Orbene -si rileva- se il giudice togato è officiato del reato divenuto nel frattempo di competenza del giudice di pace, ciò non significa che debba procedere con il relativo rito, ma resta ferma l'applicazione del codice processuale penale. Ne consegue che il giudice monocratico, nel dichiarare inammissibile la richiesta, ha violato la legge, e l'ordinanza che ha impedito la definizione anticipata del procedimento riverbera i suoi vizi sulla sentenza. Osserva questa Corte che l'art. 64 detta una normativa transitoria secondo permane la competenza del tribunale monocratico se il reato è stato commesso prima del 2.1.2002, data di entrata in vigore del decreto 274, con l'applicazione di quanto disposto dall'art. 63, che stabilisce qual è la normativa applicabile qualora il reato di competenza del giudice di pace sia giudicato da altro giudice, e cioè pochi articoli del decreto stesso, tra i quali non è compreso l'art. 2 che vieta l'applicazione della pena su richiesta.

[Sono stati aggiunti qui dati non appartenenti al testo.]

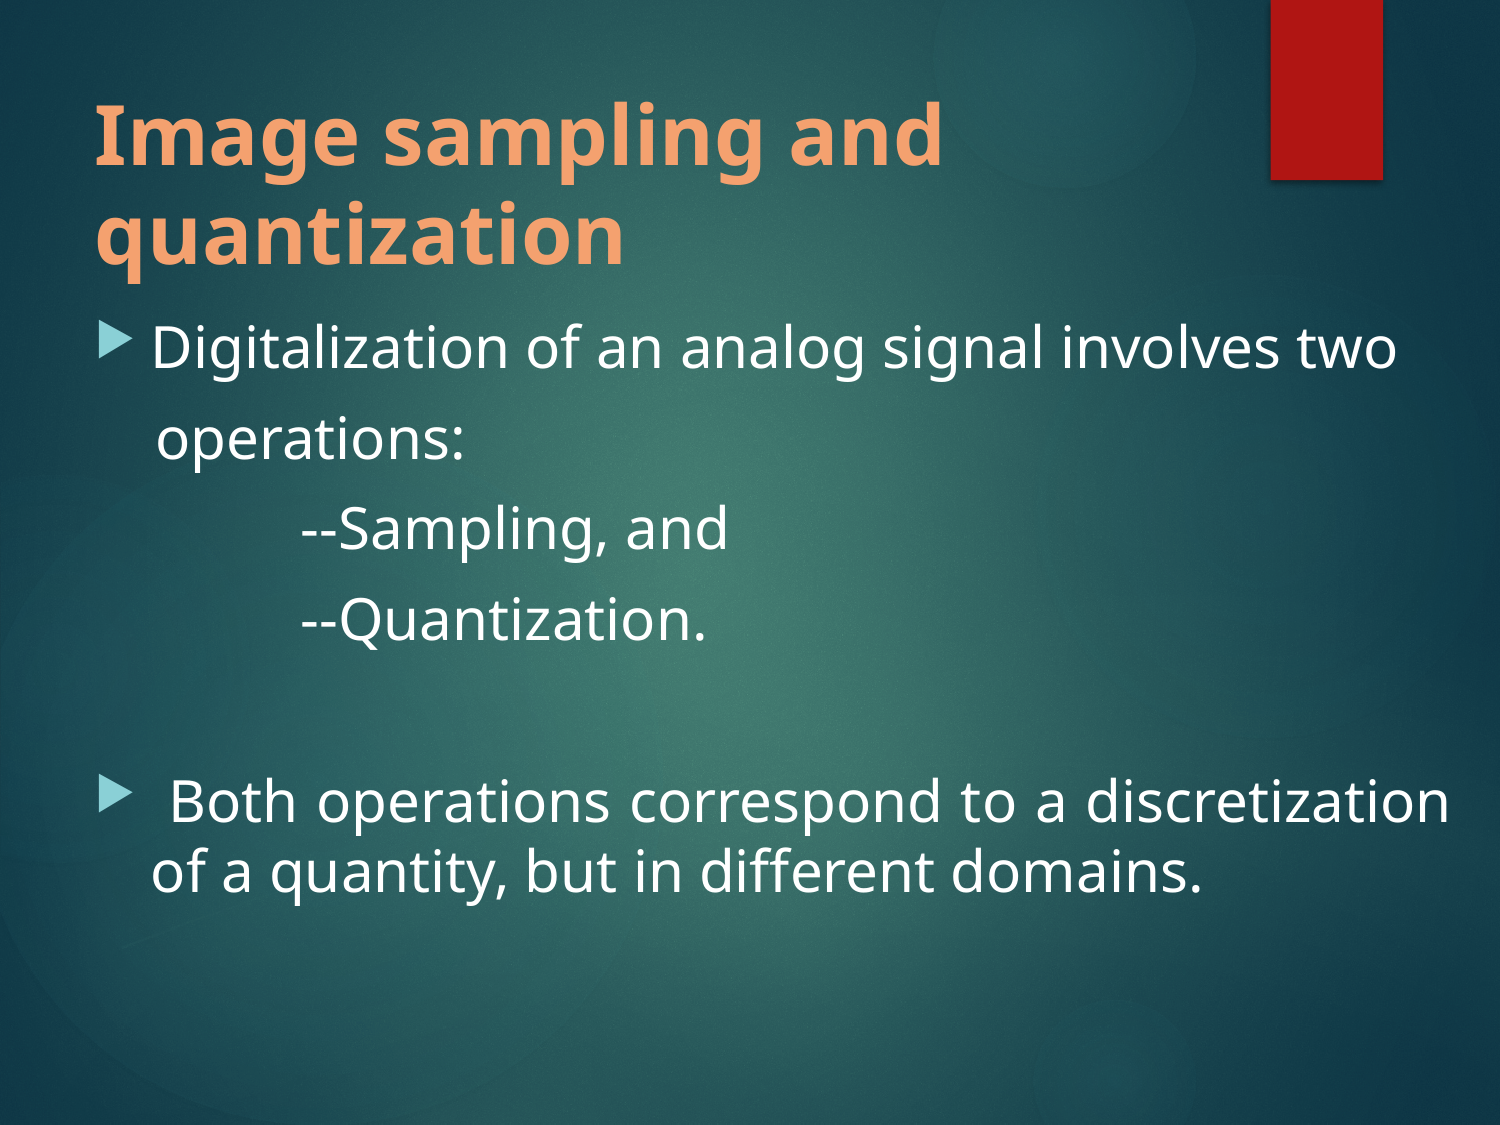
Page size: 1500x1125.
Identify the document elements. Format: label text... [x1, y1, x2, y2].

list Digitalization of an analog signal involves two operations: --Sampling, and --Quantization. Both operations correspond to a discretization of a quantity, but in different domains. [79, 302, 1467, 1046]
title Image sampling and quantization [79, 74, 1237, 302]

La regola è assoluta per i reati commessi prima del 6.10.2000, data di pubblicazione del decreto legislativo sul giudice di pace. Per quelli commessi a partire da tale data, ma iscritti nel registro delle notizie di reato dopo il 2.1.2002, data di entrata in vigore del decreto stesso, s'applicano anche le disposizioni del titolo 1^, comprendenti l'art.
2. Orbene, il reato è stato commesso il 14.7.2000, e dunque dal chiaro dettato normativo si evince che non s'applica l'art. 2, di tal che non è escluso l'istituto del patteggiamento e la relativa richiesta non poteva essere dichiarata inammissibile. L'impugnato provvedimento va pertanto annullato con rinvio al Tribunale di Firenze.
P.Q.M.
annulla l'impugnata sentenza con rinvio al Tribunale di Firenze per nuovo esame.
Così deciso in Roma, il 28 settembre 2004.